• **To do**
a) In the essay on heartache, rewrite everything from "Heartache is difficult" down to "time to heal.", replacing "broken glass shards" with "shattered glass".
b) Answer these questions on the essay about heartache.
(i) Who does the essay say once said, "Write hard and clear about what hurts"?
(ii) According to the essay, what actually heals a wound, if not the stitches?
(iii) Why does the essay say He understands rejection?

• **Passage to read**
He is calming the sea of my soul. Today, and everyday.

"Write Hard and Clear about what Hurts"

9/29/14

            Ernest Hemmingway once said, “Write hard and clear about what hurts”. Take the time to truly let your heart speak. Let the pain you feel be delicately placed words that fill a page. Don’t let it swallow you up. It’s easier said than done.
            Pain is tricky. Sometimes its physical and you bleed. Other times it’s emotional, but you still bleed. Emotional pain makes your soul bleed. This kind of pain is hard to articulate clearly. One moment you feel an overwhelming sadness and the next you are enraged. It’s like being thirteen years old again. If you drop your yogurt on the floor at it spills, your eyes will well up with tears. It’s silly really, that something so miniscule that has nothing to do with the real pain still produces an emotional response.
            It’s also strange and infuriating how all of life’s messes begin to connect. The original source of pain seeps its way into other weak areas of life and makes you feel awful. Getting mad at someone tail gating you should not relate to your heartache, but it does. And there is no explanation why.
            Heartache is difficult to understand. You hardly ever see it coming, and when it does come, it hits you like broken glass shards. Sharp, deep, and pain all over. It stings and bleeds and requires stitches. And like all wounds, it takes time to heal.
            But how much time? How do you know when enough pain is enough? When do you decide to pick yourself up and walk on? When do you begin to feel like yourself again?
            In reality, it’s not the stitches that heal a wound. It is the cells of the body coming together to mend the skin, the stitches are just a form of support. It’s the same with heartache. You may have friends and family around you for support, but the only thing that’s really going to heal you is the love of Christ, the savior living inside you. He is the true healer of human souls. He gives life and is close to the broken hearted.
            Heartache is even harder to understand because in the moments when you think you should be enveloped in sadness and grief; glimmers of hope somehow still find their place in the darkness. Words of a song bring a little peace, and laughter at a joke lightens the weight of pain, even if just for a second. That is Jesus. I know it is. I think that’s how He shows that He knows your pain, personally. He understands rejection because He himself was rejected by His own people. He suffered and knows my suffering. He holds the depths of my soul in His hands. On the days when I am shaking in fear, He is beside me. He might seem quiet sometimes, but he is speaking. He may feel far but He is holding me in his arms.

• **Information shown**
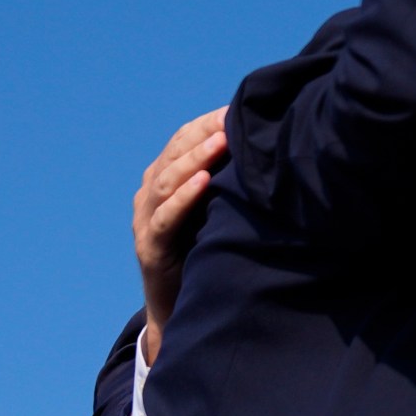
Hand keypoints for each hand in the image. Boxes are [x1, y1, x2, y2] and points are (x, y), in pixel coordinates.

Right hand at [132, 106, 228, 362]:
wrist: (180, 308)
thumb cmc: (204, 251)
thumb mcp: (217, 211)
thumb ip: (230, 184)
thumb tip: (270, 151)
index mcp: (164, 181)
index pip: (182, 141)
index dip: (207, 123)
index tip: (238, 107)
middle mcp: (150, 195)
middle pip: (173, 154)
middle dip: (203, 133)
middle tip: (232, 118)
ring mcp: (146, 221)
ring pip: (166, 180)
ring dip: (194, 158)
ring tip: (220, 141)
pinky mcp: (151, 248)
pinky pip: (166, 217)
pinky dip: (184, 197)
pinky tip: (204, 181)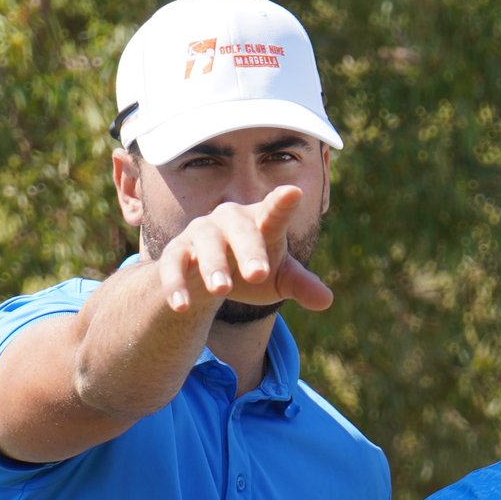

• **Answers by item number**
a)
Heartache is difficult to understand. You hardly ever see it coming, and when it does come, it hits you like shattered glass. Sharp, deep, and pain all over. It stings and bleeds and requires stitches. And like all wounds, it takes time to heal.

b)
(i) Ernest Hemmingway.
(ii) The cells of the body coming together to mend the skin.
(iii) Because He himself was rejected by His own people.